我有一个嵌套的源 json 文件,其中包含一个结构数组。结构的数量因行而异,我想使用 Spark (scala) 从结构的键/值动态创建新的数据帧列,其中键是列名,值是列值。< /p>
{"key1":{"key2":{"key3":"AK","key4":"EU","key5":{"key6":"001","key7":"N","values":[{"name":"valuesColumn1","value":"9.876"},{"name":"valuesColumn2","value":"1.2345"},{"name":"valuesColumn3","value":"8.675309"}]}}}}
scala> val df = spark.read.json("file:///tmp/nested_test.json")
root
|-- key1: struct (nullable = true)
| |-- key2: struct (nullable = true)
| | |-- key3: string (nullable = true)
| | |-- key4: string (nullable = true)
| | |-- key5: struct (nullable = true)
| | | |-- key6: string (nullable = true)
| | | |-- key7: string (nullable = true)
| | | |-- values: array (nullable = true)
| | | | |-- element: struct (containsNull = true)
| | | | | |-- name: string (nullable = true)
| | | | | |-- value: string (nullable = true)
df.select(
($"key1.key2.key3").as("key3"),
($"key1.key2.key4").as("key4"),
($"key1.key2.key5.key6").as("key6"),
($"key1.key2.key5.key7").as("key7"),
($"key1.key2.key5.values").as("values")).
show(truncate=false)
+----+----+----+----+----------------------------------------------------------------------------+
|key3|key4|key6|key7|values |
+----+----+----+----+----------------------------------------------------------------------------+
|AK |EU |001 |N |[[valuesColumn1, 9.876], [valuesColumn2, 1.2345], [valuesColumn3, 8.675309]]|
+----+----+----+----+----------------------------------------------------------------------------+
这里有一个包含 3 个结构体的数组,但是这 3 个结构体需要动态地溢出到 3 个单独的列中(3 个的数量可能相差很大),我不知道该怎么做。
请注意,为 values
数组中的每个数组元素生成了 3 个新列。
+----+----+----+----+-----------------------------------------+
|key3|key4|key6|key7|valuesColumn1|valuesColumn2|valuesColumn3|
+----+----+----+----+-----------------------------------------+
|AK |EU |001 |N |9.876 |1.2345 |8.675309 |
+----+----+----+----+-----------------------------------------+
我认为所需的解决方案是 something similar to what was discussed in this SO post,但有两个主要区别:
name
列驱动,列值需要由 value
驱动。...
| | | | |-- element: struct (containsNull = true)

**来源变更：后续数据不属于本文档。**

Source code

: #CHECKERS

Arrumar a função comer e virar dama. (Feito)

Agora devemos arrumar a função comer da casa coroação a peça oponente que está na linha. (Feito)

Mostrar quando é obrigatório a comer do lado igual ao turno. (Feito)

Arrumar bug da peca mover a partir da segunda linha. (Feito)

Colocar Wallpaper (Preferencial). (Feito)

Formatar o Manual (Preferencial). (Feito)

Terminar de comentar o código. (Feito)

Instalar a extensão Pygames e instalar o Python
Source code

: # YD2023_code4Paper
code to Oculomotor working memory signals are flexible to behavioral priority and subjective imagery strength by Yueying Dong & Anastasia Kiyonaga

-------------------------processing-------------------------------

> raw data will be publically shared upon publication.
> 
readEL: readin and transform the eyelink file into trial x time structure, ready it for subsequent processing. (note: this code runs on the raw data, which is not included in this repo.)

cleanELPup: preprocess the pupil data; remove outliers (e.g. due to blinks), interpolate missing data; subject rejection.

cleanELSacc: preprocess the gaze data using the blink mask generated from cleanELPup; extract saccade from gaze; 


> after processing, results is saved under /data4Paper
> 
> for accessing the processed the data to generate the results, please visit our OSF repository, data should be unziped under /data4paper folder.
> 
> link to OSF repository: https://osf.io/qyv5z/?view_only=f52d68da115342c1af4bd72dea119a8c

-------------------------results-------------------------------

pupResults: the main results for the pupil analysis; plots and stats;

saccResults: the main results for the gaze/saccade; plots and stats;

| | | | | |-- name: string (nullable = true)
| | | | | |-- value: string (nullable = true)
答案 0 :(得分:1)
你可以这样做:
val sac = new SparkContext("local[*]", " first Program");
val sqlc = new SQLContext(sac);
import sqlc.implicits._;
import org.apache.spark.sql.functions.split
import scala.math._
import org.apache.spark.sql.types._
import org.apache.spark.sql.functions._
import org.apache.spark.sql.functions.{ min, max }
val json = """{"key1":{"key2":{"key3":"AK","key4":"EU","key5":{"key6":"001","key7":"N","values":[{"name":"valuesColumn1","value":"9.876"},{"name":"valuesColumn2","value":"1.2345"},{"name":"valuesColumn3","value":"8.675309"}]}}}}"""
val df1 = sqlc.read.json(Seq(json).toDS())
val df2 = df1.select(
($"key1.key2.key3").as("key3"),
($"key1.key2.key4").as("key4"),
($"key1.key2.key5.key6").as("key6"),
($"key1.key2.key5.key7").as("key7"),
($"key1.key2.key5.values").as("values")
)
val numColsVal = df2
.withColumn("values_size", size($"values"))
.agg(max($"values_size"))
.head()
.getInt(0)
val finalDFColumns = df2.select(explode($"values").as("values")).select("values.*").select("name").distinct.map(_.getAs[String](0)).orderBy($"value".asc).collect.foldLeft(df2.limit(0))((cdf, c) => cdf.withColumn(c, lit(null))).columns
val finalDF = df2.select($"*" +: (0 until numColsVal).map(i => $"values".getItem(i)("value").as($"values".getItem(i)("name").toString)): _*)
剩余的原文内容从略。